Il y a les badauds qui poireautent des heures sous le soleil et rêvent de la photo qu'ils ne prendront jamais. Il y a les journalistes professionnels qui sont là pour leurs chaînes. Il y a des passants de hasard ou de vouloir. Des gens qui s'arrêtent et qui s'attardent. Qui veulent "le" voir. Le voir de près. Qui ça ? Le nouveau. Le nouveau Président, bien sûr. Le futur. Celui qui prépare la transition. Celui qui va vivre ce soir son dernier soir de "Président élu" et qui, demain, après la passation de pouvoirs, sera le "Président". Le "Président, tout court". Le nouveau Président. Le Président "en activité". En exercice.
Il y a le service d'ordre. Plutôt sympa, ces jours-ci. Il y a ceux qui anticipent sur le chemin que prendra "Le Patron" quand il sera allé serrer quelques mains sur le trottoir d'en face. Le chauffeur a déjà pris place dans la voiture. Il y a ceux qui s'agitent. Ceux qui restent cois. Il y a moi qui suis là sans vraiment savoir pourquoi.
Si, au fond, je sais très bien pourquoi. Mais ça ne se dit pas. Ou pas comme ça. Et d'abord, comme j'aime à le dire à mon ami Marcel qui n'habite pas très loin du 59, je suis là pour "La venue de Ségur" ! Comme dans Beckett, comme dans Godot, je ne sais pas si Ségur viendra. Quoiqu'il advienne. A moins que Ségur ne vienne. Ahah !

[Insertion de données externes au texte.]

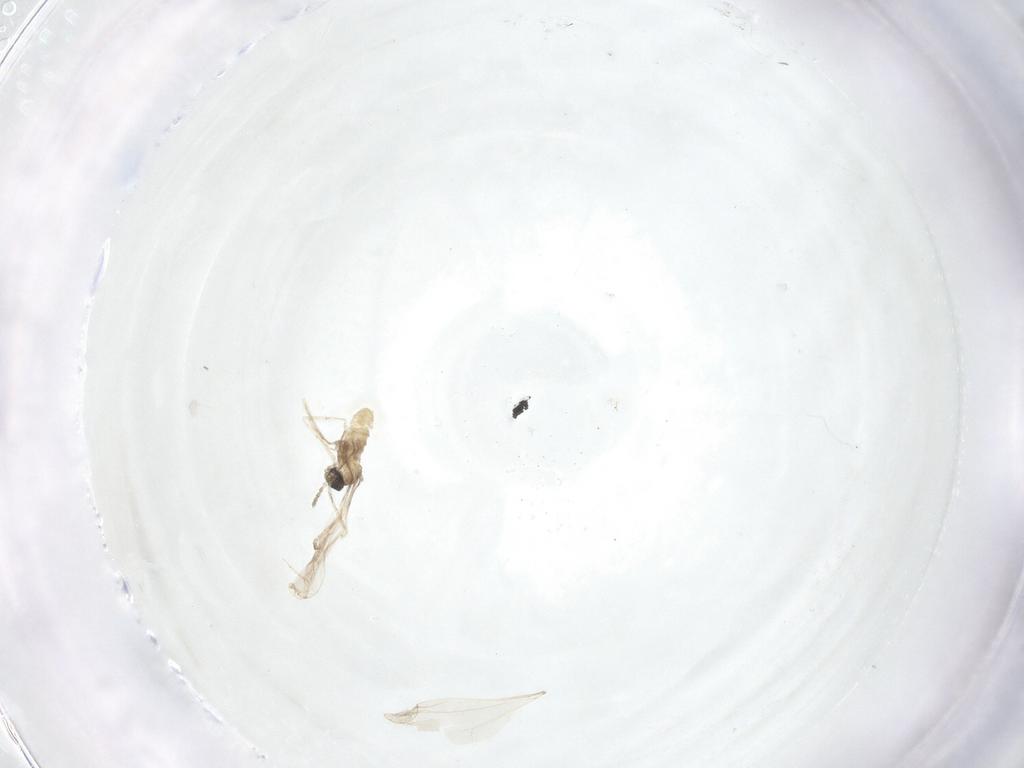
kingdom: Animalia
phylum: Arthropoda
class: Insecta
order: Diptera
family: Cecidomyiidae
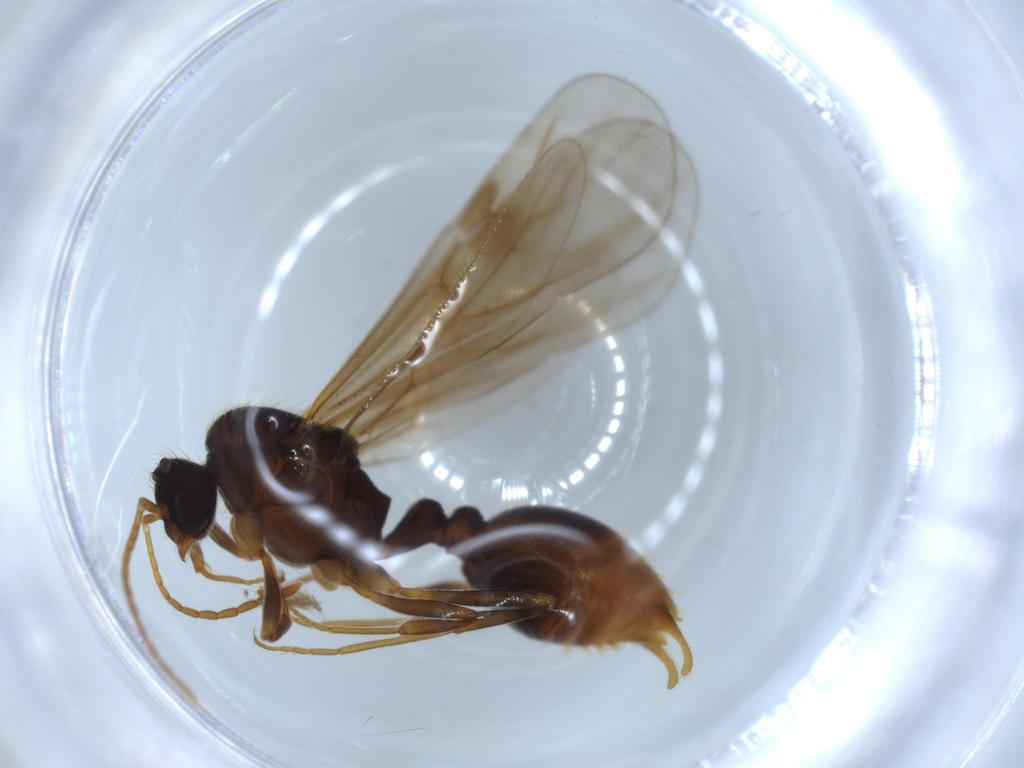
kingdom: Animalia
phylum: Arthropoda
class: Insecta
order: Hymenoptera
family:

L'avenue de Ségur ! L'avenue la plus demandée aux taxis parisiens depuis le 7 au matin. Le QG de campagne devenu QG de transition. Le 59 de l'Avenue de Ségur, le lieu le plus prisé même s'il est, désormais, hors de prix. Ce n'est pas le même charme que la petite rue de Bièvres. C'est différent. C'est un peu la même ambiance pourtant. Un Président qui prend son temps. A chaque sortie. Qui prend le temps d'une photo. Avec un anonyme qui se couvre soudain de célébrité soudaine. Une jolie femme qui veut s'immortaliser, en immortalisant l'instant. L'instant historique où la simple citoyenne tutoie l'Histoire de France en train de s'écrire. Un petit côté touchant et agaçant à la fois.
Je vais vous faire un aveu : je termine ce soir un reportage commencé il y a tout juste 31 ans. Un reportage commencé avec François Mitterrand, en mai 1981, et que je suis heureux de conclure, ce soir, en mai 2012, avec François Hollande. C'est juste une histoire entre "moi" et "moi". Une histoire de fidélité. Aux deux. Aux deux François. François 1er et François II.